Pada ayat selanjutnya juga, Allah telah mengatakan,
إِلَّا مَنْ تَابَ وَآَمَنَ وَعَمِلَ صَالِحًا
“kecuali orang yang bertaubat, beriman dan beramal saleh.” Maka
seandainya orang yang menyiakan shalat adalah mukmin, tentu dia tidak dimintai
taubat untuk beriman.
Dalam ayat yang lain, Allah Ta’ala berfirman,
فَإِنْ تَابُوا وَأَقَامُوا الصَّلَاةَ وَآَتَوُا
الزَّكَاةَ فَإِخْوَانُكُمْ فِي الدِّينِ
“Jika mereka bertaubat, mendirikan sholat dan menunaikan zakat, maka
(mereka itu) adalah saudara-saudaramu seagama.” (QS. At Taubah [9]: 11).
Dalam ayat ini, Allah Ta’ala mengaitkan persaudaraan seiman dengan mengerjakan
shalat. Berarti jika shalat tidak dikerjakan, bukanlah saudara seiman.
Konsekuensinya orang yang meninggalkan shalat bukanlah mukmin karena orang
mukmin itu bersaudara sebagaimana Allah Ta’ala berfirman,
إِنَّمَا الْمُؤْمِنُونَ إِخْوَةٌ
“Orang-orang beriman itu sesungguhnya bersaudara.” (QS. Al Hujurat
[49]: 10)
Pembicaraan orang yang meninggalkan shalat dalam Hadits
Terdapat beberapa hadits yang membicarakan masalah ini.
Dari Jabir bin ‘Abdillah, Rasulullah shallallahu ‘alaihi wa sallam bersabda,
بَيْنَ الرَّجُلِ وَبَيْنَ الشِّرْكِ وَالْكُفْرِ
تَرْكُ الصَّلاَةِ
“(Pembatas) antara seorang muslim dan kesyirikan serta kekafiran adalah
meninggalkan shalat.” (HR. Muslim no. 257)

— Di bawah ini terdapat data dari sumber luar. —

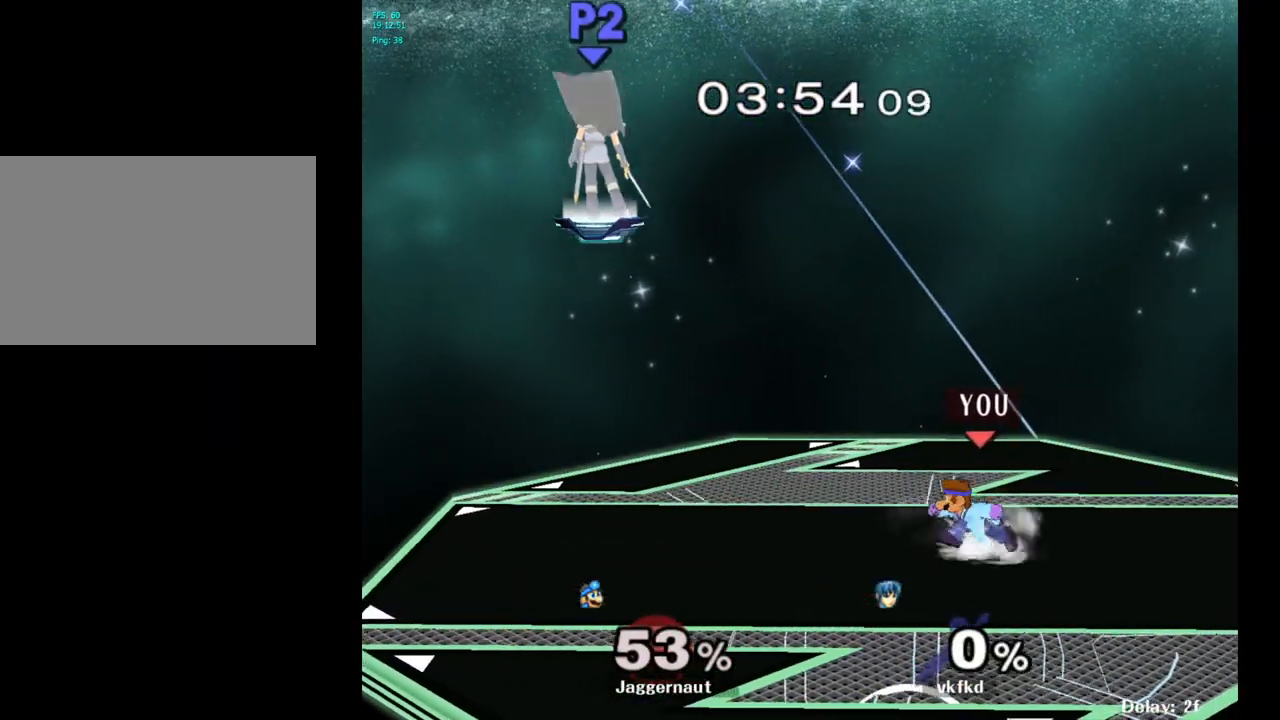
{"buttons": [], "left_stick": "right", "right_stick": "center", "events": [[67, "left_stick", "right"], [150, "left_stick", "left"], [267, "left_stick", "right"]]}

Dari Tsauban radhiyallahu ‘anhu -bekas budak Nabi shallallahu
‘alaihi wa sallam-, beliau mendengar Rasulullah shallallahu ‘alaihi wa
sallam bersabda,
بَيْنَ العَبْدِ وَبَيْنَ الكُفْرِ وَالإِيْمَانِ
الصَّلَاةُ فَإِذَا تَرَكَهَا فَقَدْ أَشْرَكَ
“Pemisah Antara seorang hamba dengan kekufuran dan keimanan adalah
shalat. Apabila dia meninggalkannya, maka dia melakukan kesyirikan.” (HR.

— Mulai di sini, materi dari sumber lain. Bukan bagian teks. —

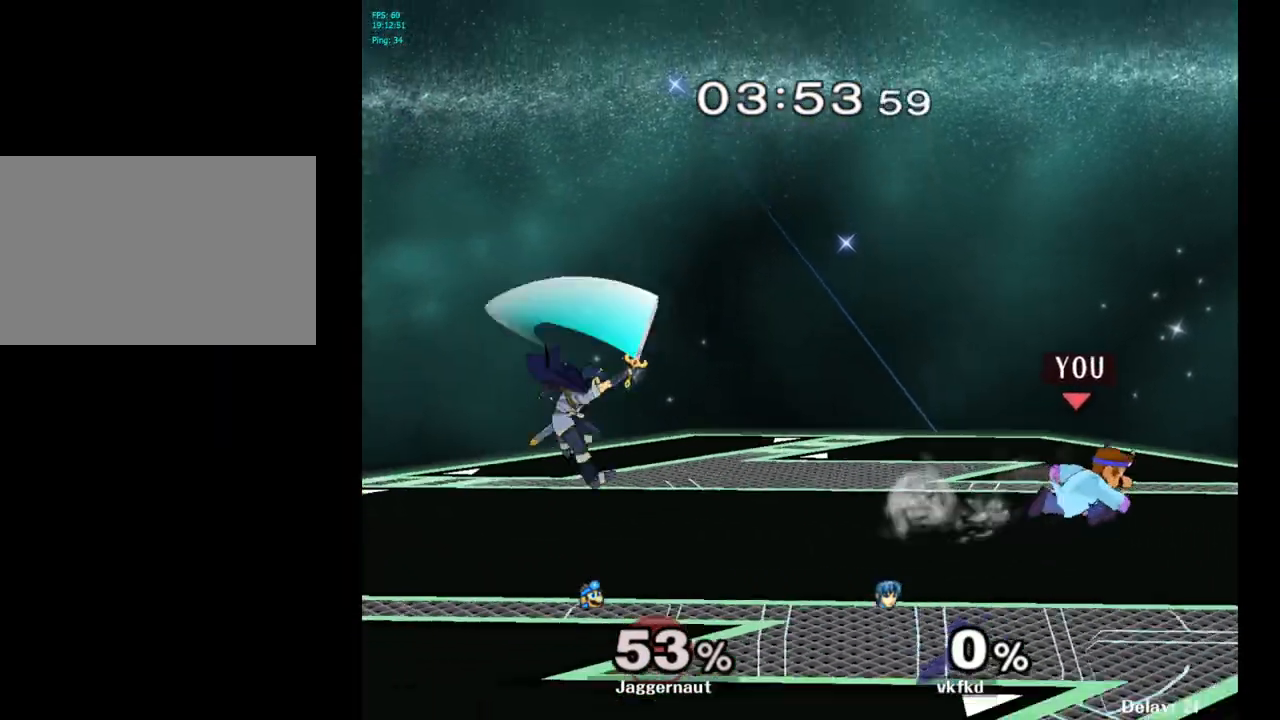
{"buttons": [], "left_stick": "center", "right_stick": "center", "events": [[233, "left_stick", "down-left"], [250, "Y", "down"], [300, "R1", "down"], [417, "left_stick", "center"], [433, "Y", "up"], [450, "R1", "up"]]}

Ath Thobariy dengan sanad shohih. Syaikh Al Albani mengatakan hadits ini
shohih. Lihat Shohih At Targib wa At Tarhib no. 566).

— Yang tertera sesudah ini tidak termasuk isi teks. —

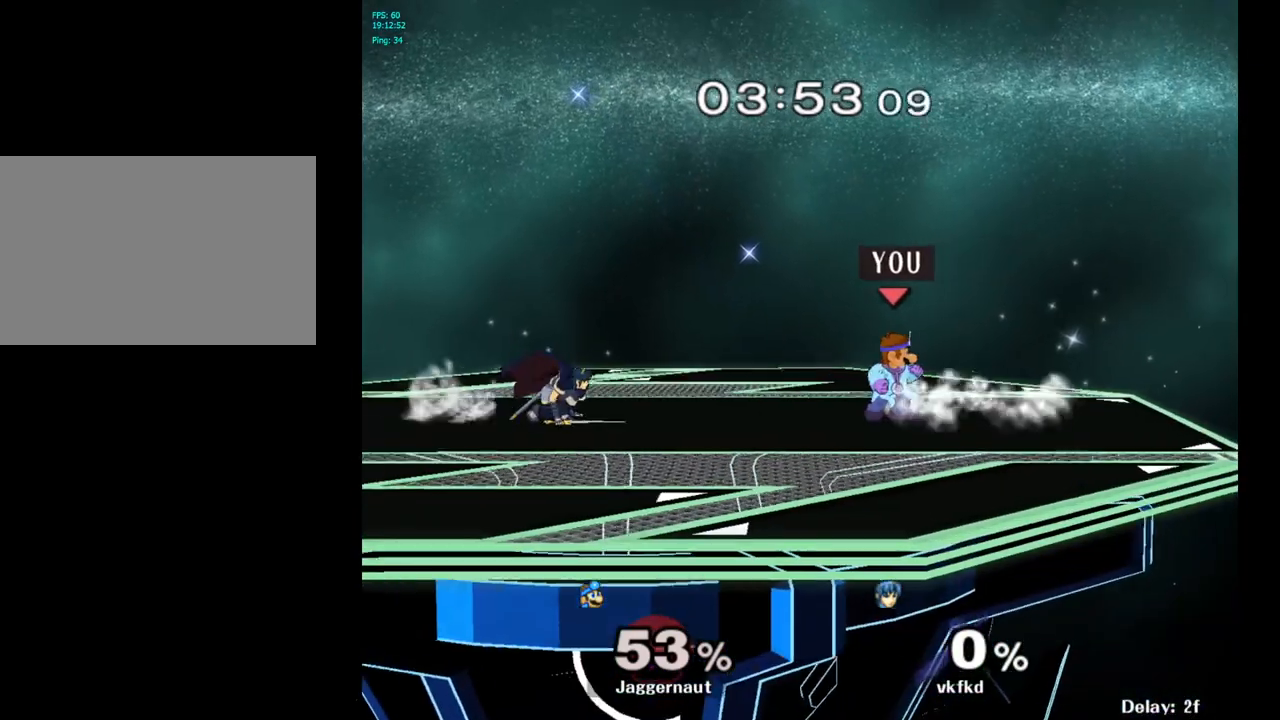
{"buttons": [], "left_stick": "left", "right_stick": "center", "events": [[67, "left_stick", "right"], [250, "left_stick", "left"]]}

Diriwayatkan dari Mu’adz bin Jabal, Nabi shallallahu ‘alaihi wa sallam
bersabda,
رَأْسُ الأَمْرِ الإِسْلاَمُ وَعَمُودُهُ الصَّلاَةُ
“Inti (pokok) segala perkara adalah Islam dan tiangnya (penopangnya)
adalah shalat.” (HR. Tirmidzi no. 2825. Dikatakan shohih oleh Syaikh Al
Albani dalam Shohih wa Dho’if Sunan At Tirmidzi). Dalam hadits ini,
dikatakan bahwa shalat dalam agama Islam ini adalah seperti penopang (tiang)
yang menegakkan kemah. Kemah tersebut bisa roboh (ambruk) dengan patahnya
tiangnya. Begitu juga dengan islam, bisa ambruk dengan hilangnya shalat.
Para sahabat ber-ijma’ (bersepakat) bahwa meninggalkan shalat adalah
kafir
Umar mengatakan,
لاَ إِسْلاَمَ لِمَنْ تَرَكَ الصَّلاَةَ
“Tidaklah disebut muslim bagi orang yang meninggalkan shalat.”
Dari jalan yang lain, Umar berkata,
ولاَحَظَّ فِي الاِسْلاَمِ لِمَنْ تَرَكَ الصَّلاَةَ
“Tidak ada bagian dalam Islam bagi orang yang meninggalkan shalat.”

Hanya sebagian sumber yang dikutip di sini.